Installing plywood hurricane shutters can protect your windows from damage caused by flying debris during an extreme storm. When properly installed, plywood hurricane shutters will also protect the interior of your home from wind and water damage. As we discussed in the previous article “Hurricane Window Protection”, the optimum thickness for the shutters is 5/8” thick plywood. DO NOT use OSB. Now let’s take a look at three common installation methods. I also found, and posted, a couple of videos that demonstrate the procedures discussed here in this article.
Mounting Plywood Hurricane Shutters with Screws
When mounting plywood hurricane shutters with screws you have two options depending on the construction of your home. For concrete structures you need to cut the plywood 5 inches wider and taller than the window opening. Mark the plywood 1-1/2” from the outer edges and pre-drill a series of holes around the perimeter of the wood on 18 inch centers. With the plywood in place, use the special Tapcon screws to drill into the concrete.
If your home is wood construction, you will mount the plywood directly to the face of the wood window frames. In this case cut the plywood roughly the same size as the window frame. Using wood screws spaced every 18 inches, fasten the plywood to the window frame itself. Do not screw it to the siding of the house.

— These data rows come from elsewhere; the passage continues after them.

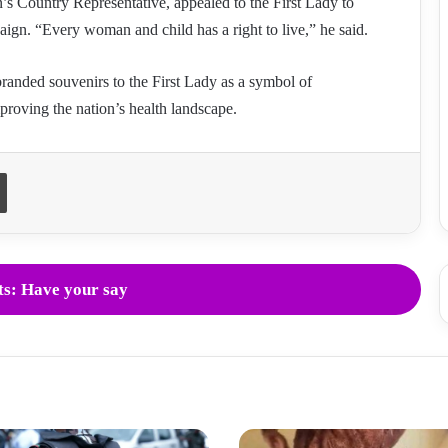
s Country Representative, appealed to the First Lady to
ign. “Every woman and child has a right to live,” he said.
randed souvenirs to the First Lady as a symbol of
proving the nation’s health landscape.
Print
s: Have your say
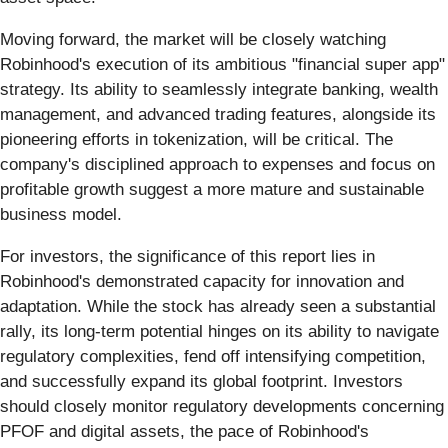
Moving forward, the market will be closely watching
Robinhood's execution of its ambitious "financial super app"
strategy. Its ability to seamlessly integrate banking, wealth
management, and advanced trading features, alongside its
pioneering efforts in tokenization, will be critical. The
company's disciplined approach to expenses and focus on
profitable growth suggest a more mature and sustainable
business model.
For investors, the significance of this report lies in
Robinhood's demonstrated capacity for innovation and
adaptation. While the stock has already seen a substantial
rally, its long-term potential hinges on its ability to navigate
regulatory complexities, fend off intensifying competition,
and successfully expand its global footprint. Investors
should closely monitor regulatory developments concerning
PFOF and digital assets, the pace of Robinhood's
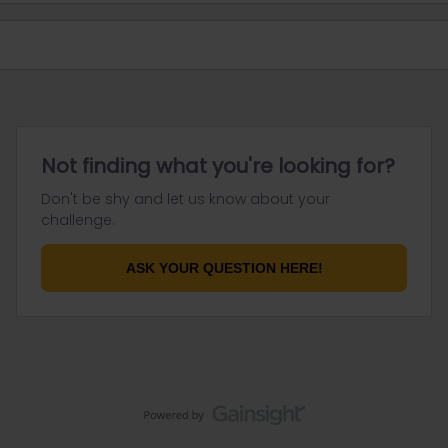
Not finding what you're looking for?
Don't be shy and let us know about your
challenge.
ASK YOUR QUESTION HERE!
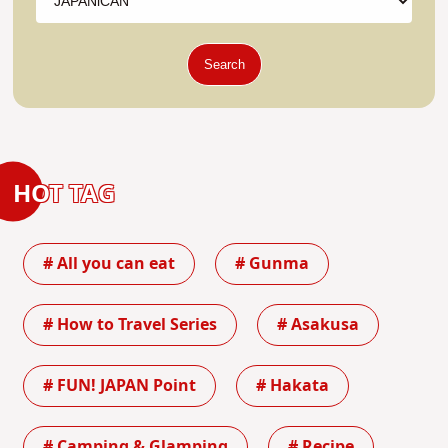
Search
HOT TAG
# All you can eat
# Gunma
# How to Travel Series
# Asakusa
# FUN! JAPAN Point
# Hakata
# Camping & Glamping
# Recipe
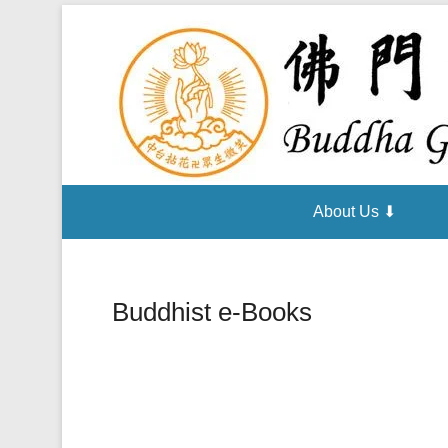
About Us ⬇
Buddhist e-Books
Posted on
October 23, 2014
By
admin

Mounting Plywood Hurricane Shutters using Hurricane Clips
Using Plylox Hurricane Clips may be the simplest method of attaching plywood prior to a storm. The beauty of using the Plylox clips is that there is no drilling required. However; I am not fully convinced the clips will survive a Cat 2 hurricane, they are certainly no match for a Cat 5 hurricane, although their website claims they are. Additionally, the clips are engineered to work with ½” plywood, while the general consensus is that 5/8” plywood should be used to protect your windows from flying storm debris.

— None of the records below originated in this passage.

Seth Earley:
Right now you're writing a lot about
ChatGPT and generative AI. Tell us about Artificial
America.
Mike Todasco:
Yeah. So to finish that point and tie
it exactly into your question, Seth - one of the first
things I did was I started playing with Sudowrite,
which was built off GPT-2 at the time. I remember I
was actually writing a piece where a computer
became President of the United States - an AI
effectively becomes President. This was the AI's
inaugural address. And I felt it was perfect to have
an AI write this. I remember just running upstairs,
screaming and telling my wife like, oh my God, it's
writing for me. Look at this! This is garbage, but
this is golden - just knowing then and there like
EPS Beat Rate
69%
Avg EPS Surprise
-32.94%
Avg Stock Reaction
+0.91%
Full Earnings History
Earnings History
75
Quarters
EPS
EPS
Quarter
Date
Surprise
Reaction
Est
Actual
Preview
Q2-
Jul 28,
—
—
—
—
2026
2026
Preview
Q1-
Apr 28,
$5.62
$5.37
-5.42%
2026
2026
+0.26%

Measure the window opening and cut the plywood ¼” narrower. This will allow for a 1/8” gap all around the wooden shutter. Exact measurements are critical when using the Plylox clips. The minimum spacing for the clips is 24” or less depending on the Hurricane Category and the size of the window itself. You can find a detailed chart with the number of clips required on the Plylox website.
Using Barrel Bolts to Mount Plywood Hurricane Shutters
In the video below Billy Birdwell demonstrates the FEMA recommended method for installing reusable plywood hurricane shutters. The thing I like about the Barrel Bolt method is how fast and easy it is to install the shutters for subsequent storms. They may not be quite as strong and secure as the screw method above, but it sure takes the hassle out of preparing your home for a storm.

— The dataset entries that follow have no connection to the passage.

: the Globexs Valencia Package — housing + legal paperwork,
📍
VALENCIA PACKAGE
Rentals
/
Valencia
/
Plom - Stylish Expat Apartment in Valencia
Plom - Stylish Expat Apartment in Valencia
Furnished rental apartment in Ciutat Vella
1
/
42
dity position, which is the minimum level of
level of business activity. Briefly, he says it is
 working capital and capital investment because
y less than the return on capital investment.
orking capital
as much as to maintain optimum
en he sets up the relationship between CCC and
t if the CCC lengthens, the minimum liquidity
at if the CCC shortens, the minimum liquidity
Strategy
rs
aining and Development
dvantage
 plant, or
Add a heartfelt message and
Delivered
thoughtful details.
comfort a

Once again, using 5/8” thick plywood carefully measure each window opening. Cut the plywood sheet to allow for a 1/16” clearance all around the sheet. So, for a 48” wide opening, cut the plywood 47-7/8” wide, and so on. Mount the barrel clamps to the face of the plywood using the wood screws that came in the package. The video shows 2 latches on each vertical side and one across on the top. I prefer to space the clamps at a minimum of 18 inches. So, for a full 4×8 sheet I would affix 4 or 5 clamps on the vertical sides and 2 or 3 clamps across the top.
Use a sharpie to mark each plywood shutter with the window location as well as the orientation. Draw an arrow pointing up for the “Top” of the shutter. This will make it much easier to figure out which shutter goes where when the next hurricane arrives.